◆ **Task goal**
Please return every line of text in the listing below without any changes, and leave the pictures out of your answer.

--*--

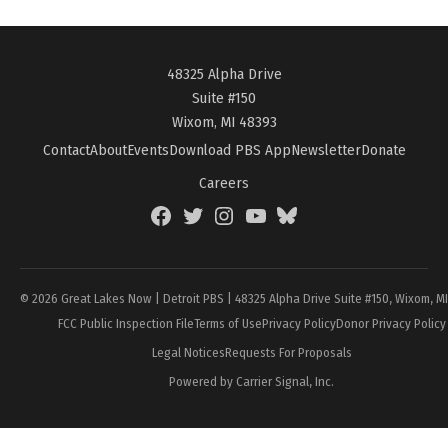
48325 Alpha Drive
Suite #150
Wixom, MI 48393
Contact
About
Events
Download PBS App
Newsletter
Donate
Careers
Facebook
Twitter
Instagram
YouTube
BlueSky
Page
© 2026 Great Lakes Now | Detroit PBS | 48325 Alpha Drive Suite #150, Wixom, M
FCC Public Inspection File
Terms of Use
Privacy Policy
Donor Privacy Policy
Legal Notices
Requests For Proposals
Powered by Carrier Signal, Inc.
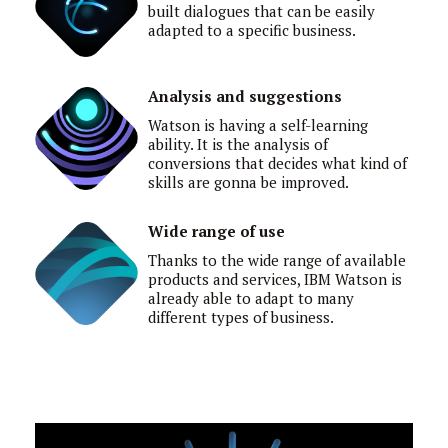
built dialogues that can be easily
adapted to a specific business.
Analysis and suggestions
Watson is having a self-learning
ability. It is the analysis of
conversions that decides what kind of
skills are gonna be improved.
Wide range of use
Thanks to the wide range of available
products and services, IBM Watson is
already able to adapt to many
different types of business.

--*--

◆ **Output of the task**
48325 Alpha Drive
Suite #150
Wixom, MI 48393
Contact
About
Events
Download PBS App
Newsletter
Donate
Careers
Facebook
Twitter
Instagram
YouTube
BlueSky
Page
© 2026 Great Lakes Now | Detroit PBS | 48325 Alpha Drive Suite #150, Wixom, M
FCC Public Inspection File
Terms of Use
Privacy Policy
Donor Privacy Policy
Legal Notices
Requests For Proposals
Powered by Carrier Signal, Inc.
built dialogues that can be easily
adapted to a specific business.
Analysis and suggestions
Watson is having a self-learning
ability. It is the analysis of
conversions that decides what kind of
skills are gonna be improved.
Wide range of use
Thanks to the wide range of available
products and services, IBM Watson is
already able to adapt to many
different types of business.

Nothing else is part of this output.